Saturday 27 October 2007

The Fire Within (1963) Louis Malle

Louis Malle never wanted to make the same film twice. This is my fifth and none of them are remotely anything like any of the others. So far I've seen a caper movie, a film about stardom, a film noir and a zany surreal comedy. Now I'm watching a stark drama about suicide. Now, not of all these films were successes in my mind: two were merely average and I may have stretched to get that high up the scale.

The lead is Maurice Ronet who had been so great in Elevator to the Gallows. He was a ladies man there, helping Jeanne Moreau's character cheat on her husband. Here though we first see him in bed with his mistress Lydia, in a touching scene where he completely fails to finish the job at hand. He's Alain Leroy, something of a legend in the right circles but obviously deeply unhappy. his mistress cares enough to give him money and still want to marry him, even though he lives in some sort of voluntary sanitarium for rest cures. He's apparently there to cure him of alcoholism and everyone except himself believes that he's cured.

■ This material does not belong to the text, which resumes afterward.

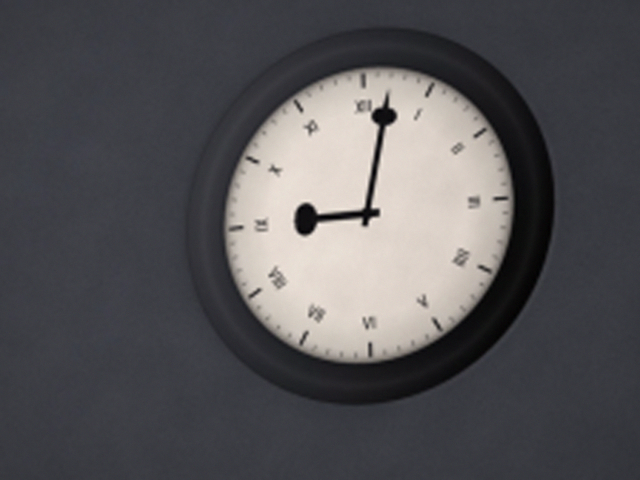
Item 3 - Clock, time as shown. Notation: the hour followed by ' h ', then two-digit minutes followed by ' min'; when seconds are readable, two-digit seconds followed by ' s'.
9 h 02 min
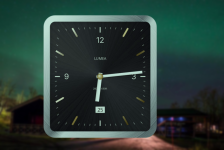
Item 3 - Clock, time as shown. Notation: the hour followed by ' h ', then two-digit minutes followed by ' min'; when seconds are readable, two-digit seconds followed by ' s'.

However he's still suffering from depression, he cuts out morbid stories from the newspapers and meditates on suicide with a gun he keeps in his room. He's made his mind up on that front and even has the date written on his mirror, but he has the timetable defined to more detail than that. He has one last day to visit Paris, which he can't bear to do under normal circumstances, and visit people from his past to say goodbye. Their stories, depicting how they've changed, fill in our understanding of who Alain really is.

This is a highly melancholic film, as much a depiction of addiction as The Lost Weekend, but from a completely different angle. Alain has already lost his battle with drink, but just hasn't quite died yet and he knows precisely when he's going to make it happen. The soundtrack, solo piano gymnopedies by Erik Satie, is utterly perfect and enhances the mood amazingly. The acting is uniformly fine, especially from Ronet but it's the material that's the key here, not the performances. The performances just grant the material greater effect.

It's far from the usual drama we're used to from Hollywood, because it's all about moral ambiguity, something to shy away from in the States at this point in time. Alain is our hero, but he's a suicidal alcoholic, hardly someone to root for. We see Alain's fellow residents at the sanitarium, all presumably sick people, we see his former friends and acquaintances, all presumably perfectly well. The catch is that we can't tell the difference between them. Essentially they're all people and any artificial barriers we put up to differentiate them are just that: artificial. One to think about and to admire, but it's a depressing thing to watch.